Por eso me parece oportuno mencionar a esta persona, para mostrar que el mapa de dolientes no solo se centra en los padres, en el caso de la muerte de un hijo. Sino que hay grandes daños colaterales que sangran más que la herida principal. Dari no solo era hija, sino también hermana. No la menciono directamente pues como toda adolescente no querrá estar expuesta.
Fue así que, al perdonarme, para poder amarme, pude amar sanamente a mi familia, quien a gritos me llamaba para que me haga presente en sus vidas. Es por ello que quiero transcribir estas palabras que dediqué a quien más fuerte clamaba por mí, a quien también se le murió una parte importante de su corazón. Esta es otra lección del duelo, no solo homenajear a los muertos sino también a los vivos, cuya presencia se puede disfrutar plenamente. En el aquí y ahora. El escrito dice así:
“Si el dolor se hace insoportable, aquí estoy, yo te contengo, te cuido, te guardo. Pero ese dolor no te da derecho a tirotear la rabia como si fuera un arma. A mí también me duele, a mí también me cuesta y no ando por la vida desparramando enojo y crueldad. Así no vas a alivianar tu sufrimiento, al contrario, a tu mochila del dolor le agregás más carga, como la rabia y enojo, y así no se puede avanzar, así no se puede vivir.

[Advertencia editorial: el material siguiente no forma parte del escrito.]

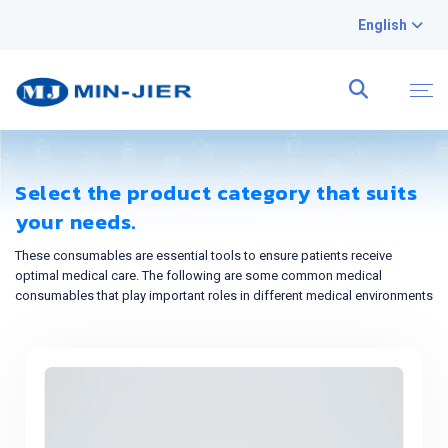
English
Select the product category that suits
your needs.
These consumables are essential tools to ensure patients receive
optimal medical care. The following are some common medical
consumables that play important roles in different medical environments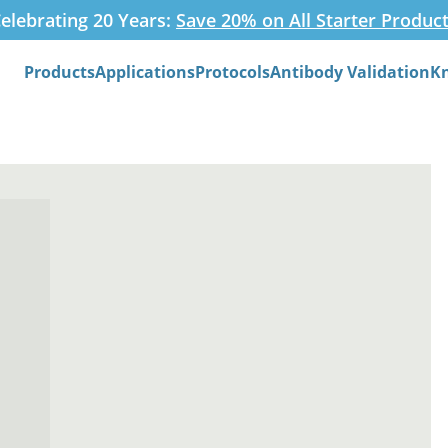
elebrating 20 Years:
Save 20% on All Starter Produc
Products
Applications
Protocols
Antibody Validation
K
Search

No te puedo prometer que el dolor de la ausencia va a terminar porque no se acabará jamás, se acepta para que se incorpore a uno, sea parte de nuestra esencia. El dolor no duele menos siendo cruel con el otro, no basta ponerle un freno a tu enojo, reconciliate con tu dolor, para que lo puedas soltar, para que puedas avanzar, para que puedas vivir de la mejor manera, haciendo todo para ser feliz”.
No me deja de sorprender como está ruta llena de tristeza y pesar, se torna con cada avance un sendero de esperanza y amor. El duelo es un verdadero maestro excepcional.